We show here that the conserved module B (-80 to -40) plays a dual role in mediating liver-restricted transcription of the HL gene. On the one hand, the module mediates moderate stimulation of minimal promoter activity in liver-derived HepG2 cells, and on the other hand, it mediates inhibition of minimal promoter activity in the non-hepatic HeLa cells. Of the potential TFBS identified in module B, the liver-enriched HNF1 is a likely candidate for effecting the liver-specific activation of the HL promoter. Other groups have already suggested an important role for the HNF1 binding site [22-24], and in vitro HNF1 binding to this sequence has been demonstrated by gelshift assays [24]. Furthermore, HNF1α knockout mice have 3.4 fold lower HL mRNA levels than control mice [28]. In primary hepatocytes, HL secretion increases with HNF1α gene dosage [28]. However, HL mRNA and HL secretion are not completely lost by HNF1α knockout, indicating that HNF1α is not the only transcription factor determining HL expression in liver.
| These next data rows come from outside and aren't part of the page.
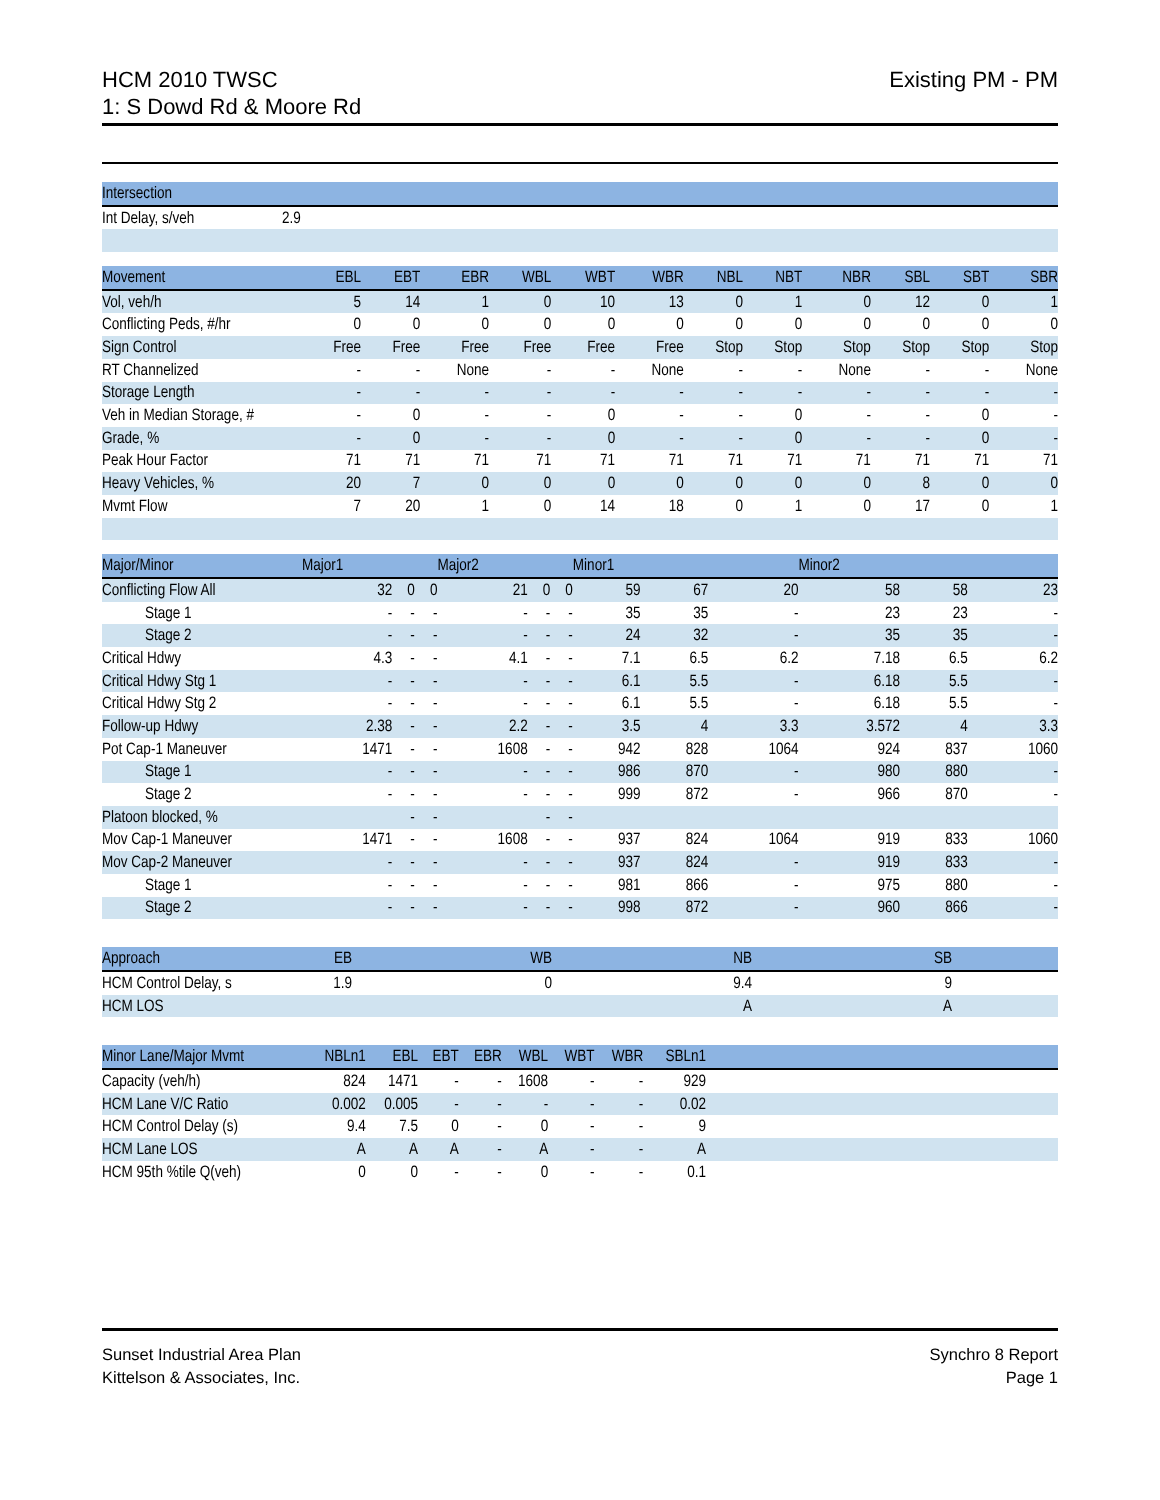Existing PM - PM HCM 2010 TWSC
1: S Dowd Rd & Moore Rd
| Intersection | |
| --- | --- |
| Int Delay, s/veh | 2.9 |
| Movement | EBL | EBT | EBR | WBL | WBT | WBR | NBL | NBT | NBR | SBL | SBT | SBR |
| --- | --- | --- | --- | --- | --- | --- | --- | --- | --- | --- | --- | --- |
| Vol, veh/h | 5 | 14 | 1 | 0 | 10 | 13 | 0 | 1 | 0 | 12 | 0 | 1 |
| Conflicting Peds, #/hr | 0 | 0 | 0 | 0 | 0 | 0 | 0 | 0 | 0 | 0 | 0 | 0 |
| Sign Control | Free | Free | Free | Free | Free | Free | Stop | Stop | Stop | Stop | Stop | Stop |
| RT Channelized | - | - | None | - | - | None | - | - | None | - | - | None |
| Storage Length | - | - | - | - | - | - | - | - | - | - | - | - |
| Veh in Median Storage, # | - | 0 | - | - | 0 | - | - | 0 | - | - | 0 | - |
| Grade, % | - | 0 | - | - | 0 | - | - | 0 | - | - | 0 | - |
| Peak Hour Factor | 71 | 71 | 71 | 71 | 71 | 71 | 71 | 71 | 71 | 71 | 71 | 71 |
| Heavy Vehicles, % | 20 | 7 | 0 | 0 | 0 | 0 | 0 | 0 | 0 | 8 | 0 | 0 |
| Mvmt Flow | 7 | 20 | 1 | 0 | 14 | 18 | 0 | 1 | 0 | 17 | 0 | 1 |
| Major/Minor | Major1 | | | Major2 | | | Minor1 | | | Minor2 | | |
| --- | --- | --- | --- | --- | --- | --- | --- | --- | --- | --- | --- | --- |
| Conflicting Flow All | 32 | 0 | 0 | 21 | 0 | 0 | 59 | 67 | 20 | 58 | 58 | 23 |
| Stage 1 | - | - | - | - | - | - | 35 | 35 | - | 23 | 23 | - |
| Stage 2 | - | - | - | - | - | - | 24 | 32 | - | 35 | 35 | - |
| Critical Hdwy | 4.3 | - | - | 4.1 | - | - | 7.1 | 6.5 | 6.2 | 7.18 | 6.5 | 6.2 |
| Critical Hdwy Stg 1 | - | - | - | - | - | - | 6.1 | 5.5 | - | 6.18 | 5.5 | - |
| Critical Hdwy Stg 2 | - | - | - | - | - | - | 6.1 | 5.5 | - | 6.18 | 5.5 | - |
| Follow-up Hdwy | 2.38 | - | - | 2.2 | - | - | 3.5 | 4 | 3.3 | 3.572 | 4 | 3.3 |
| Pot Cap-1 Maneuver | 1471 | - | - | 1608 | - | - | 942 | 828 | 1064 | 924 | 837 | 1060 |
| Stage 1 | - | - | - | - | - | - | 986 | 870 | - | 980 | 880 | - |
| Stage 2 | - | - | - | - | - | - | 999 | 872 | - | 966 | 870 | - |
| Platoon blocked, % | | - | - | | - | - | | | | | | |
| Mov Cap-1 Maneuver | 1471 | - | - | 1608 | - | - | 937 | 824 | 1064 | 919 | 833 | 1060 |
| Mov Cap-2 Maneuver | - | - | - | - | - | - | 937 | 824 | - | 919 | 833 | - |
| Stage 1 | - | - | - | - | - | - | 981 | 866 | - | 975 | 880 | - |
| Stage 2 | - | - | - | - | - | - | 998 | 872 | - | 960 | 866 | - |
| Approach | EB | | WB | | NB | | SB | |
| --- | --- | --- | --- | --- | --- | --- | --- | --- |
| HCM Control Delay, s | 1.9 | | 0 | | 9.4 | | 9 | |
| HCM LOS | | | | | A | | A | |
| Minor Lane/Major Mvmt | NBLn1 | EBL | EBT | EBR | WBL | WBT | WBR | SBLn1 | |
| --- | --- | --- | --- | --- | --- | --- | --- | --- | --- |
| Capacity (veh/h) | 824 | 1471 | - | - | 1608 | - | - | 929 | |
| HCM Lane V/C Ratio | 0.002 | 0.005 | - | - | - | - | - | 0.02 | |
| HCM Control Delay (s) | 9.4 | 7.5 | 0 | - | 0 | - | - | 9 | |
| HCM Lane LOS | A | A | A | - | A | - | - | A | |
| HCM 95th %tile Q(veh) | 0 | 0 | - | - | 0 | - | - | 0.1 | |
Synchro 8 Report
Page 1
Sunset Industrial Area Plan
Kittelson & Associates, Inc.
HL secretion was only observed with hepatoma cell lines that express HNF1α or HNF1β mRNA [24], but not all cell lines with detectable HNF1α or -β expression do also secrete HL. In fact, HL secretion correlated with expression of HNF4 rather than with HNF1 mRNA [24]. The HNF4α gene itself is a target of HNF1α [29]. Since potential HNF4α binding sites were detected in the conserved module A (as well as in the -295/-265 module), the liver-specific stimulation of HL promoter activity may well be mediated by HNF4α. In fact, HNF4α is bound to the promoter regions of almost half of the actively transcribed genes in human liver [29] and therefore contributes to a large fraction of liver-specific gene expression. Sequence modules that contain both HNF1 and HNF4 binding sites are among the strongest predictors of liver-specific transcription [10]. Rufibach et al. [25] proposed that HNF1α and HNF4α independently and additively activate HL promoter activity. Which transcription factor(s) mediate inhibition of minimal promoter activity in cells of non-hepatic origin, remain(s) unknown at present.